#### Sección del texto
•••••

La inmunoterapia, junto con los anticuerpos biespecíficos, los anticuerpos conjugados, los inhibidores de la tirosina quinasa de Bruton (BTK) y las terapias celulares CAR-T, están revolucionando el manejo de los linfomas en España. Estas innovaciones permiten tratamientos más personalizados y, en algunos casos, reducen la dependencia de la quimioterapia tradicional. Según la Sociedad Española de Oncología Médica (SEOM), estas terapias son fundamentales en la estrategia de tratamiento, especialmente en casos avanzados de linfoma de Hodgkin clásico.
En el contexto de la campaña “En Oncología cada AVANCE se escribe en Mayúsculas”, se destaca que este 2026 se estima que se diagnosticarán 12.201 nuevos casos de linfomas no hodgkinianos y 1.792 casos de linfoma de Hodgkin en España. Estos números resaltan la importancia de los avances en el tratamiento, que han permitido mejorar la supervivencia de los pacientes. Por ejemplo, la supervivencia neta estandarizada a cinco años es del 85,5% para el linfoma de Hodgkin y del 68,8% para los linfomas no hodgkinianos, aunque estas cifras varían según el subtipo de linfoma.

•••••

#### Entradas proporcionadas
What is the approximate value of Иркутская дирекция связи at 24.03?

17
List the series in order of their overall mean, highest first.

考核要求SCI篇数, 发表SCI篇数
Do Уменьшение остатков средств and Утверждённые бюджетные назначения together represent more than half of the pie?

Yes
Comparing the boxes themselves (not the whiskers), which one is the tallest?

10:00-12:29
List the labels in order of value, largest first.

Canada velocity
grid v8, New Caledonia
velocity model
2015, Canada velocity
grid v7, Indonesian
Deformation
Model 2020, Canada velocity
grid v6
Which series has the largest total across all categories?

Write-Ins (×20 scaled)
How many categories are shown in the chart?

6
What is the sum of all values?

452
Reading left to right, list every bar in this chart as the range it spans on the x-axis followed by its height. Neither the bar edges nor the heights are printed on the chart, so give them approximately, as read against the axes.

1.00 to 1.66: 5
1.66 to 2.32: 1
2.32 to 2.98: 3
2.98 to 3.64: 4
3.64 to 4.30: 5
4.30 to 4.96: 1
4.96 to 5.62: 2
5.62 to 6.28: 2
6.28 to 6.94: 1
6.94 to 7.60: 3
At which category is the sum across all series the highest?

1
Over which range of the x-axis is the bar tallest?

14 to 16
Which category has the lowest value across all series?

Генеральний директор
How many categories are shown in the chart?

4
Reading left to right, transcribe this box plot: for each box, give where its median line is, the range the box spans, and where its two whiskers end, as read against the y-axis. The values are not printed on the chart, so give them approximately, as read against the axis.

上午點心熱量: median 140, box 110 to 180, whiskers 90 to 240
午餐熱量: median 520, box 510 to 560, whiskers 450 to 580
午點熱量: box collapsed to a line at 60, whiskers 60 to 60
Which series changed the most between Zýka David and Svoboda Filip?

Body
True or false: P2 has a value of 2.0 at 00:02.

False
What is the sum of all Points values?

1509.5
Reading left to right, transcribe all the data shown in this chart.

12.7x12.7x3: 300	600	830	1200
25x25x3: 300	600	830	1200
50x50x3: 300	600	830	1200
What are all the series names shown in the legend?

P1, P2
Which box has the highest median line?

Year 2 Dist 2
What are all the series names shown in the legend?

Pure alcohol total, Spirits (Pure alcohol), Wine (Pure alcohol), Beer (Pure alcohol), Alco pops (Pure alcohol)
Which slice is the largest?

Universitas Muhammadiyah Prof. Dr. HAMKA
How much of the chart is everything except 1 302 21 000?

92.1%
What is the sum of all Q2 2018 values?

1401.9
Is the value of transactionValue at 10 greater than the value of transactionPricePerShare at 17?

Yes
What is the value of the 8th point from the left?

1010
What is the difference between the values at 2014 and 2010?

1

•••••

#### Acción requerida
Extrae completo y sin ningún cambio el texto sobre los nuevos tratamientos de los linfomas en España.

#### Respuesta escrita
La inmunoterapia, junto con los anticuerpos biespecíficos, los anticuerpos conjugados, los inhibidores de la tirosina quinasa de Bruton (BTK) y las terapias celulares CAR-T, están revolucionando el manejo de los linfomas en España. Estas innovaciones permiten tratamientos más personalizados y, en algunos casos, reducen la dependencia de la quimioterapia tradicional. Según la Sociedad Española de Oncología Médica (SEOM), estas terapias son fundamentales en la estrategia de tratamiento, especialmente en casos avanzados de linfoma de Hodgkin clásico.
En el contexto de la campaña “En Oncología cada AVANCE se escribe en Mayúsculas”, se destaca que este 2026 se estima que se diagnosticarán 12.201 nuevos casos de linfomas no hodgkinianos y 1.792 casos de linfoma de Hodgkin en España. Estos números resaltan la importancia de los avances en el tratamiento, que han permitido mejorar la supervivencia de los pacientes. Por ejemplo, la supervivencia neta estandarizada a cinco años es del 85,5% para el linfoma de Hodgkin y del 68,8% para los linfomas no hodgkinianos, aunque estas cifras varían según el subtipo de linfoma.